Quest’affermazione però contrasta con quanto egli stesso affermò nel libro-intervista “Ultime conversazioni” (2016) scritto dal suo biografo Peter Seewald, in cui il suo giudizio sulla diversità dei due pontificati fu questo: “Il governo pratico non è il mio forte e questa è certo una debolezza. Ma non riesco a vedermi come un fallito. Francesco è l’uomo della riforma pratica e ha anche l’animo per mettere mano ad azioni di carattere organizzativo.”
Strano cambiamento di opinione in soli due anni, possibile che abbia dimenticato le precedenti affermazioni?
Ma, a parte questa stranezza, il suo apprezzamento nei confronti di papa Francesco è assolutamente coerente nella lettera a Mons. Viganò come nell’intervista a Peter Seewald in cui si dichiara “felice” del suo successore, la cui elezione è stata il segno di una “Chiesa viva”.
L’ipotesi che egli sia stato “costretto” ad esprimersi con parole di elogio verso papa Francesco viene a cadere sapendo che nessuno lo ha obbligato a rilasciare quell’intervista, da lui letta preventivamente ed autorizzata alla pubblicazione.
Così come appare inverosimile che la sua rinuncia sia stata dovuta a cause diverse da quella da lui enunciata, cioè l’ingravescente aetate, il peso degli anni, perché lui stesso lo ha escluso: “Non si è trattato di una ritirata sotto la pressione degli eventi o di una fuga per l’incapacità di farvi fronte. Nessuno ha cercato di ricattarmi. Non l’avrei nemmeno permesso. Se avessero provato a farlo non me ne sarei andato perché non bisogna lasciare quando si è sotto pressione. E non è nemmeno vero che ero deluso o cose simili. Anzi – continua – grazie a Dio ero nello stato d’animo pacifico di chi ha superato la difficoltà. Lo stato d’animo in cui si può passare tranquillamente il timone a chi viene dopo.”

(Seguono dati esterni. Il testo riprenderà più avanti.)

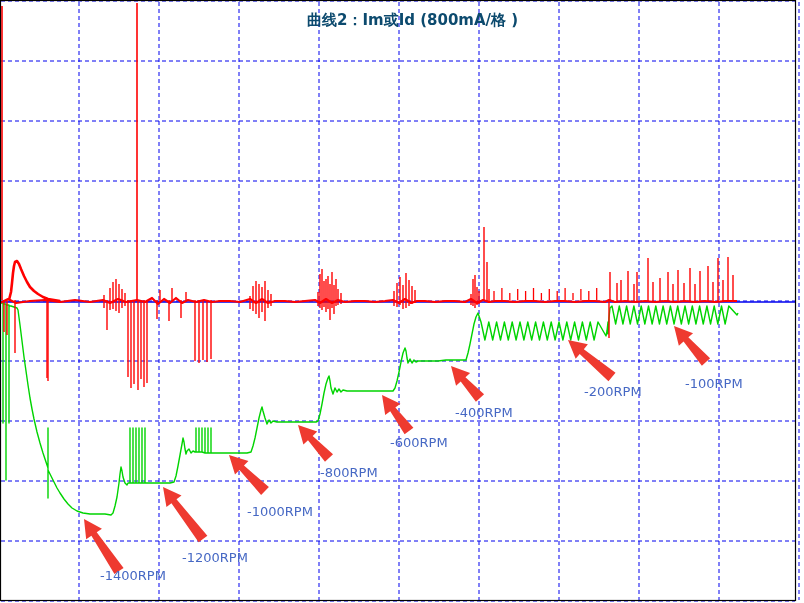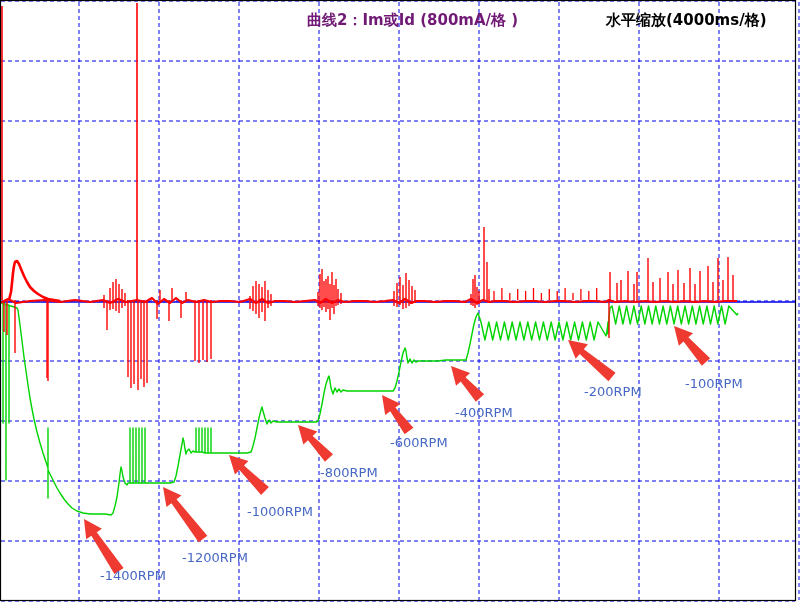"曲线2：Im或Id (800mA/格 )" div.hdr { color: #701a75 -> #0c4a6e }
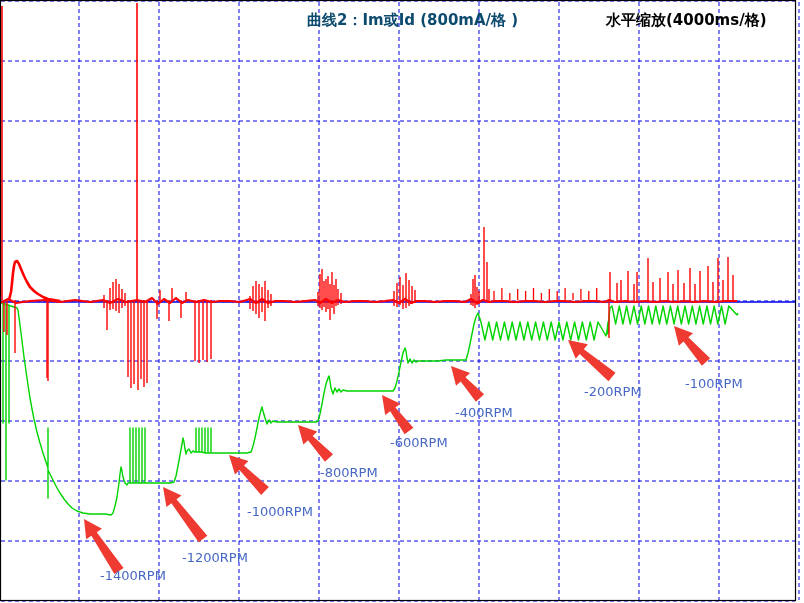"水平缩放(4000ms/格)" div.hdr { html: <div>水平缩放(4000ms/格)</div> -> none }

Per smentirlo in base a ipotesi complottiste dovremmo dargli del simulatore, ma la statura etica dell’uomo non lo consente e d’altronde, si ribadisce, nessuno gli ha estorto un’intervista a tutto campo dopo la sua messa a riposo.

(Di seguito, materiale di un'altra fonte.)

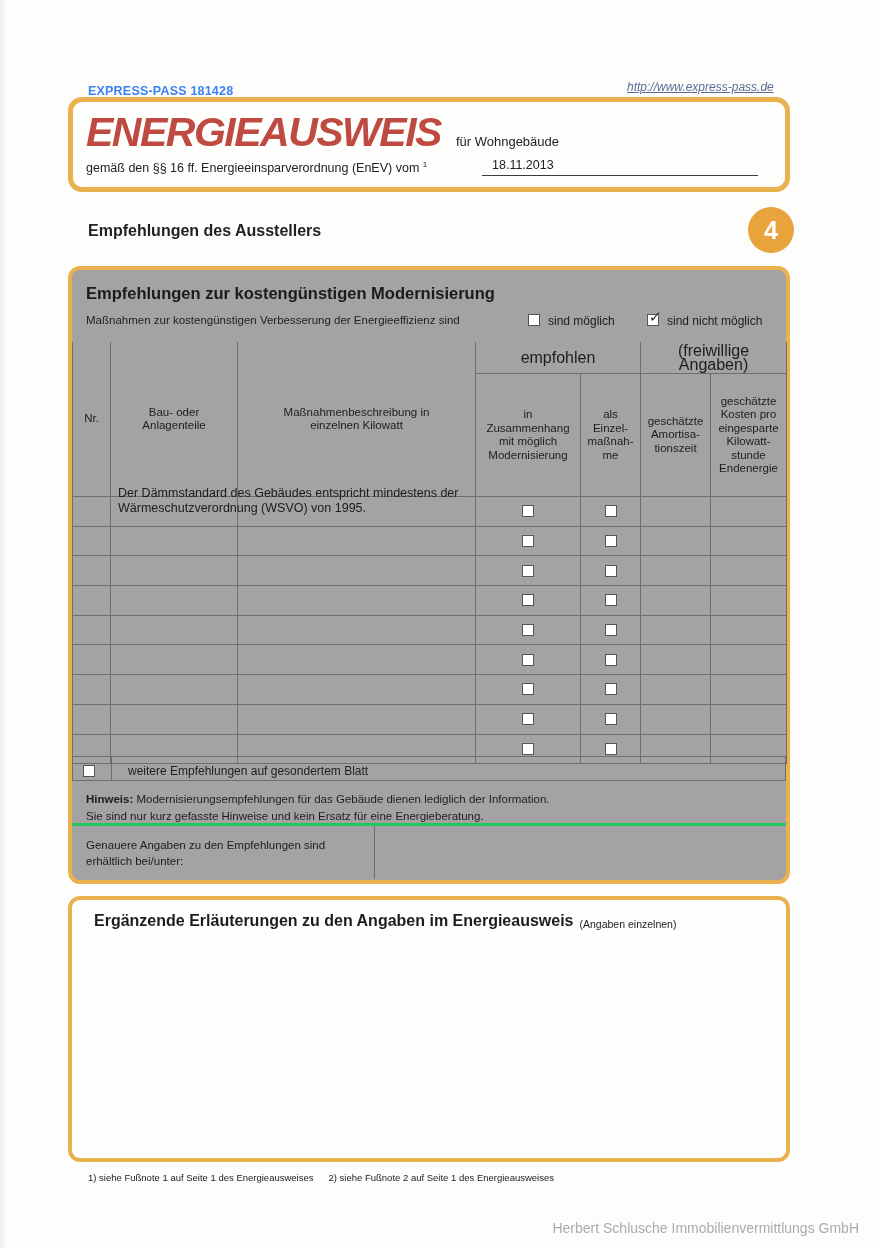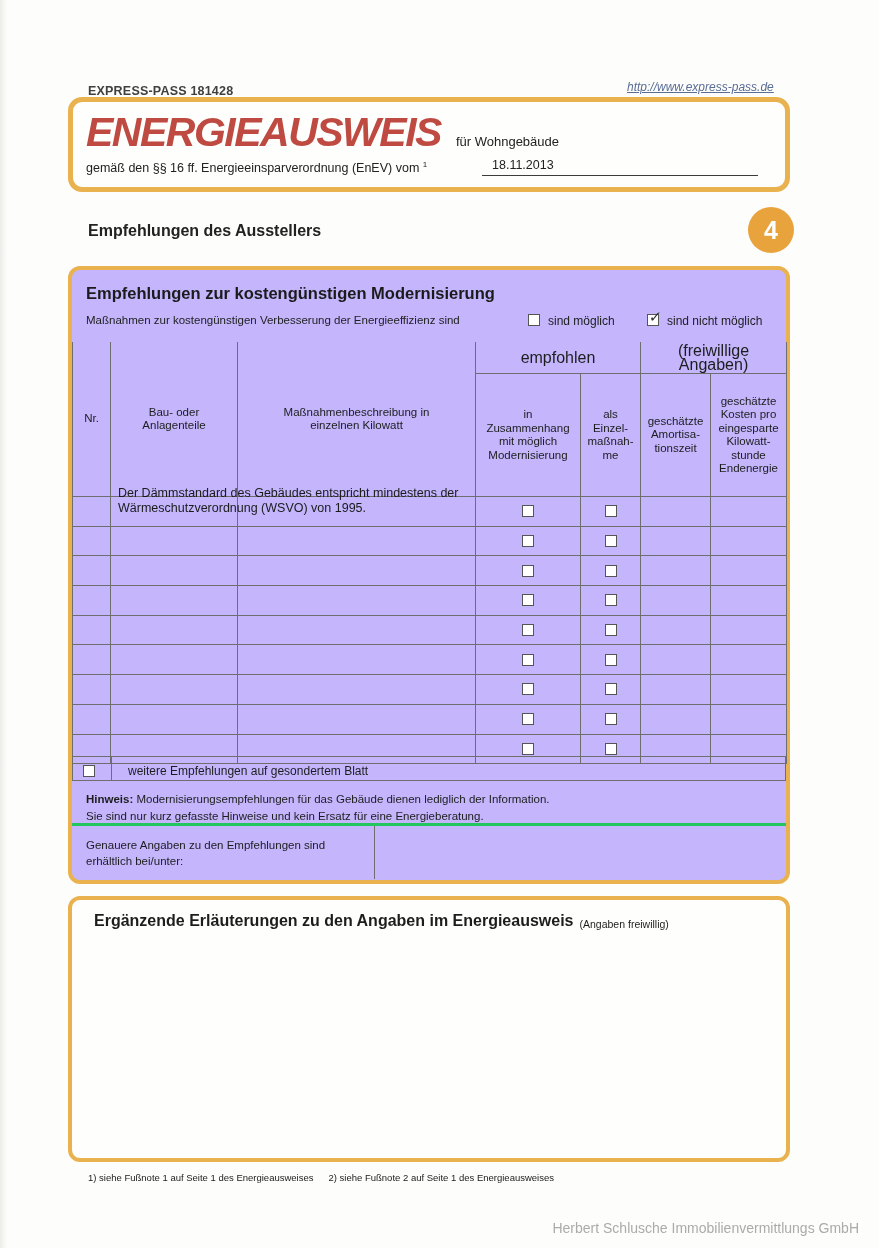"EXPRESS-PASS 181428" .doc-number { color: #404040 -> #3b82f6 }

Restano aperti gli interrogativi di merito sulla sua rinuncia, se vogliamo credere alle sue motivazioni, e non possiamo fare altrimenti trattandosi di un pontefice.
Certo è che la Chiesa oggi appare sempre più distaccata dal comune sentire dei credenti e la sua millenaria dottrina sembra traballare sotto i colpi di “aperture ed uscite” che appaiono più delle fughe dalla Verità che delle rincorse per la salvezza delle anime.
Lo stesso Vangelo è reinterpretato alla luce della “creatività” di uno Spirito Santo” che si fa fatica a conciliare con lo stesso Spirito che ha ispirato quello stesso Vangelo.
Per concludere, si deve prendere atto che per la prima volta nella storia della Chiesa abbiamo due papi, che vanno accettati uno come legittimamente in carica e l’altro come legittimamente deposto, i quali, per quanto appare, sono perfettamente allineati e concordi nella stima reciproca e negli intenti. Ma è fin troppa grazia, a noi ne era sufficiente uno solo, in comunione spirituale con Dio e con il Suo popolo.